Read the full post here.
I’ll admit that I’m not an Agile expert and I don’t understand a lot of it yet, but in a recent project I saw this responsibility-dodging behavior on an Agile team, and I think the culture of supremacy of developers over project coordinators preventing anyone from calling them out. The scrum-model is a short rapid-fire way of tracking team progress, but the flip-side is you get the perception of transparency but in fact only get a surface-level view of what the developer is actually doing. When things are not going right in a project, developers are able to cut features and push timelines, unfairly shifting the burden onto project coordinators who then have to deal with the client. The failure of the project coordinator in this case was that they didn’t notice or seem to mind that the developers had the same goals day after day and didn’t make progress. What’s funny is these people would rephrase their goals each day but say exactly the same thing. That’s a fault of the coordinator, not the model, but even if they did notice, what could they really do about it. In a room full of many people who is going to step forward and say ‘hey! you’re full of crap!’
January 7th, 2008 at 8:36 pm
Great article. For one, I would stand up in front of the room. Although I have found it to be more effective to work with development managers and individual developers. The backlog for a sprint (or release, if not scrum) is defined as a function of prioritization and estimation. If the development team is consistently missing their estimates, you have a problem.
If you choose not to address it, that is certainly not an issue with the methodology.

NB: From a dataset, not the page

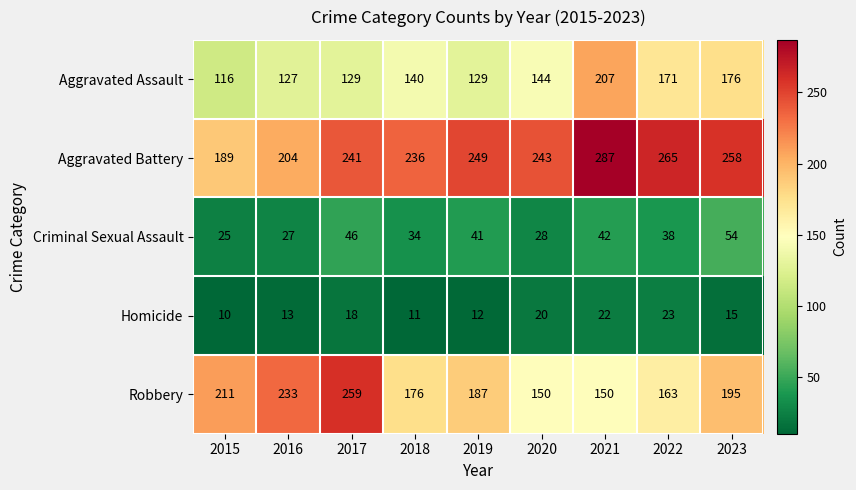

Between 2020 and 2023, which series saw the biggest shift?

Robbery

A waterfall method only provides the opportunity to obscure the problem (I’ll run over on X and make it up on Y). At the end of the waterfall, the project is proportionally delayed – which is a much bigger problem, with little or no means to address the issue.
Think about it from a project management perspective, ignoring the development methodology (or even the fact that it is a development schedule). The earlier that you know that your schedule is slipping, the more you can do about it.
You’re exactly right to blame the coordinator for sticking his head in the sand when a team behaves as you describe. But that doesn’t absolve the people who are failing to meet their obligations – and that is a cultural problem. Developers need to be expected to be held accountable for their estimates.
Scott “standing up in front of the room” Sehlhorst
January 10th, 2008 at 7:37 pm
Thanks Scott, I agree that at the very least the coordinator should be able to detect slippage and see where it’s happening. Sounds like the blame can be evenly spread in a situation like this.